**Exercise set:**
1. Answer these from the account of the wait at the chiropractor's office, one line each:
(a) How long was the HBOT postponed, and for what reason?
(b) How many exam rooms did the office have?
(c) Why was Sensei Jessie's class cancelled the previous weekend?
2. Carry on the account of the wait at the chiropractor's office, starting after its final sentence.

**Reading passage:**
◆ ◆ ◆ ◆ ◆ ◆ ◆
Anyway, we postponed the HBOT for 2 weeks to resolve the yeast. We went to the DAN/chiropractor Saturday morning for a follow-up to get the blessing to resume HBOT this Monday. Its a 40 minute drive west. We called from the parking lot to have them sign us in and continued to wait about 15 minutes in the car watching a DVD, to cut down on the time we’d have to deal with in the waiting room…where ‘C’ is never good.

Then we go in.  We waited for almost an hour once we got there because the place was packed. Amazingly, ‘C’ was pretty good in the waiting room, playing with the few toys there in his crisp, white karate outfit. When I say we waited, I mean we waited to get assigned to one of the 8 exam rooms…where we’d wait again. I inquired and was told we’d be next to get a room. Five minutes later, the next room was assigned…to someone else. 

At about 11:00, the fear I’d been pushing to the back of my mind emerged and I freaked out.  I suddenly realized that I was going to have to choose between seeing the doctor and ‘C’s martial arts class.

I know moms of typical kids (and some special needs moms too, I guess) would think I was crazy, but it was a no-brainer to me. ‘C’ had been asking for “Sensei Jessie’s class” for days since it was cancelled for the holiday last weekend and here he was in his outfit and ready to go.
◆ ◆ ◆ ◆ ◆ ◆ ◆
**Records shown:**

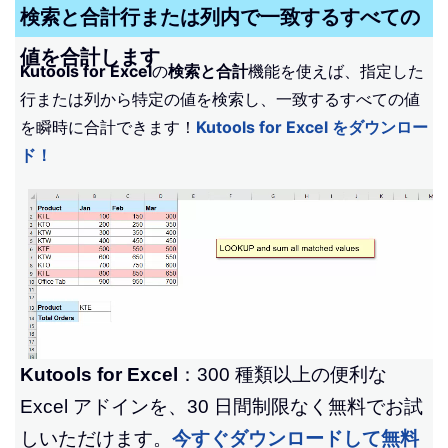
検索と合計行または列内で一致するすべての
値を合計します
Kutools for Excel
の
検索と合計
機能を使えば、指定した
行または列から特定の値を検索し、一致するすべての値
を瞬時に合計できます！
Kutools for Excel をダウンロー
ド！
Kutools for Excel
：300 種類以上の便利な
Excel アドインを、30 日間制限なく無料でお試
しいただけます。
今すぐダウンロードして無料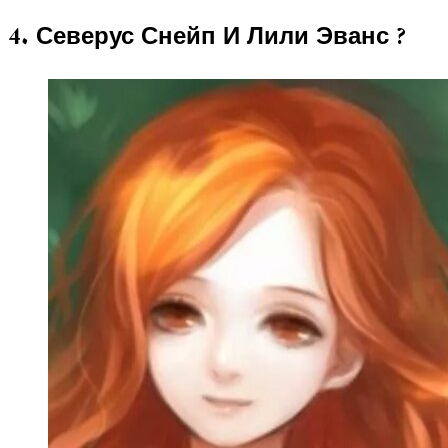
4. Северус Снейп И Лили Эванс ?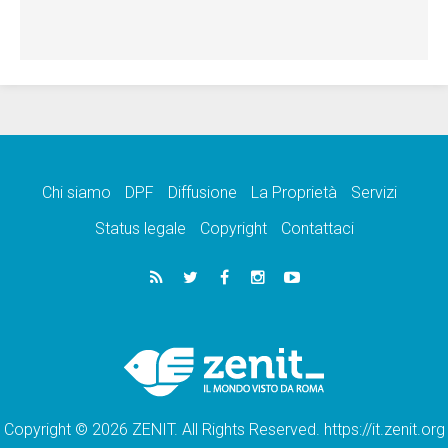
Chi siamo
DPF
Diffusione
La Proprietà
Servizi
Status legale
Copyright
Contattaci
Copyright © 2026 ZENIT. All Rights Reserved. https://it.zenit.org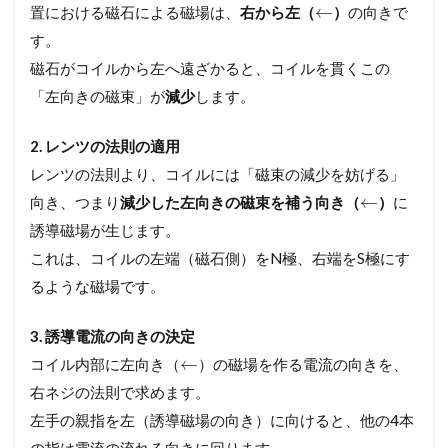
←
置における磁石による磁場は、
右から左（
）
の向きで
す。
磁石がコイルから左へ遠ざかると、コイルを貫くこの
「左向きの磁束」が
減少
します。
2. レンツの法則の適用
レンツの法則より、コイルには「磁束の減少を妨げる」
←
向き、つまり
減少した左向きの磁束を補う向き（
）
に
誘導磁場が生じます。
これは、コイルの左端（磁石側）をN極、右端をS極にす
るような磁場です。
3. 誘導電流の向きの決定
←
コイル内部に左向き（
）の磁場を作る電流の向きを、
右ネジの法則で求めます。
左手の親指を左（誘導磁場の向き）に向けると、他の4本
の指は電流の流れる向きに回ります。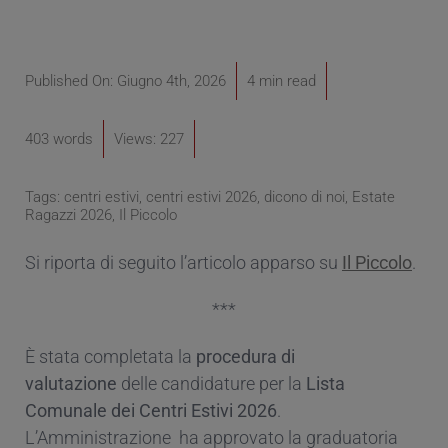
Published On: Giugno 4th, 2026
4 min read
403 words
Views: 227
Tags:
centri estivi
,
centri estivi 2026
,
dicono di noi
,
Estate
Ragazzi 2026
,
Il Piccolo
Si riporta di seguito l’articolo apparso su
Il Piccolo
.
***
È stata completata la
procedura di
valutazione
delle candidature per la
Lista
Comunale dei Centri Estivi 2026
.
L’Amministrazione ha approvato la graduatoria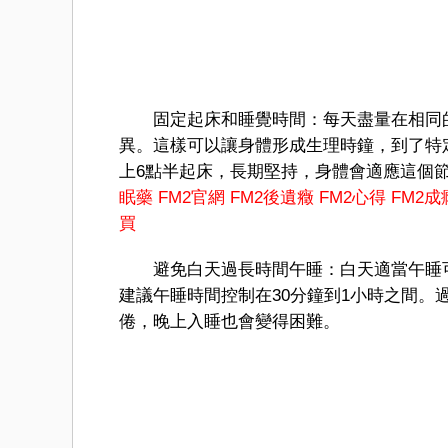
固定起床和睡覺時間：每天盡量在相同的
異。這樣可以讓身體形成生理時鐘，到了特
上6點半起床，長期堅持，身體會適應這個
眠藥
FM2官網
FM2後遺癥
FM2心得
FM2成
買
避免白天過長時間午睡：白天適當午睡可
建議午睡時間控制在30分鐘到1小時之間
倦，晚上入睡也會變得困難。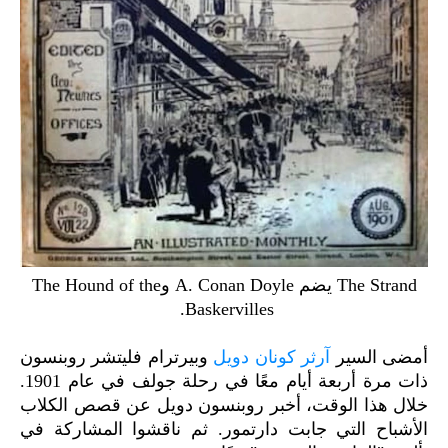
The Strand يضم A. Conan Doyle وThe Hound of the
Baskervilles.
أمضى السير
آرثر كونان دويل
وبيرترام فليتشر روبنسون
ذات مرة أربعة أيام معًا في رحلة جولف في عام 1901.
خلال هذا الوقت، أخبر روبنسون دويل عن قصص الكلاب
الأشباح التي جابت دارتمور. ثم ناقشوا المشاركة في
◆ ◆ ◆ ◆ ◆ ◆ ◆
**Results for each task:**
1.
(a) It was postponed for 2 weeks to resolve the yeast.
(b) The office had 8 exam rooms.
(c) It was cancelled for the holiday.

2.
So, I gathered ‘C’ up and, I’m embarrassed to say I was not 100% polite about it, told the girl at the desk I could not keep waiting and we were leaving. I really do love this doctor and this is the first time I had to do this.

The problem was that I suspected I had delayed too long.  Now the challenge was whether I could get to the karate class on time. It was 11:00. The lesson starts at 11:30. The place is 15 minutes East of my house. I am at the doctor who is 40 minutes West of my house. See the problem?

So, I’m fuming now because I am imagining ‘C’ missing both appointments!

I learned something that morning:  When you  take the back roads out of the picture and make a bee-line for the expressway (empty at this time of day), and when you’re lucky enough that the sherriffs are all apparently busy ticketing the other moms speeding their kids somewhere, you can make it from Point A to Point B  in half  the time.

Being late wasn’t an option. The scene that would have ensued if ‘C’ had missed the opening song would have set him off til Christmas. You see, its a part martial arts, part dance and fun gross motor skills type of class. It starts and ends with 2 fun songs they dance and sing to. In fact, I think I would have moped til Christmas if he missed it since he does it so cute!

The opening song is a sequencing song all about getting up and moving your parts “…wiggle my hips, movin my back, shakin my hands…doesn’t it feel good?…”.  The closing song is the cutest thing. Its a slow, calming song where they sit and make hand movements and sing: “See you later. In a while. I look forward. To your smile. See you later. I know that it won’t be long. That’s why I sing the see-you-later song. SO LONG!

So, I chose martial arts over the chirpractor. Was there really any other choice?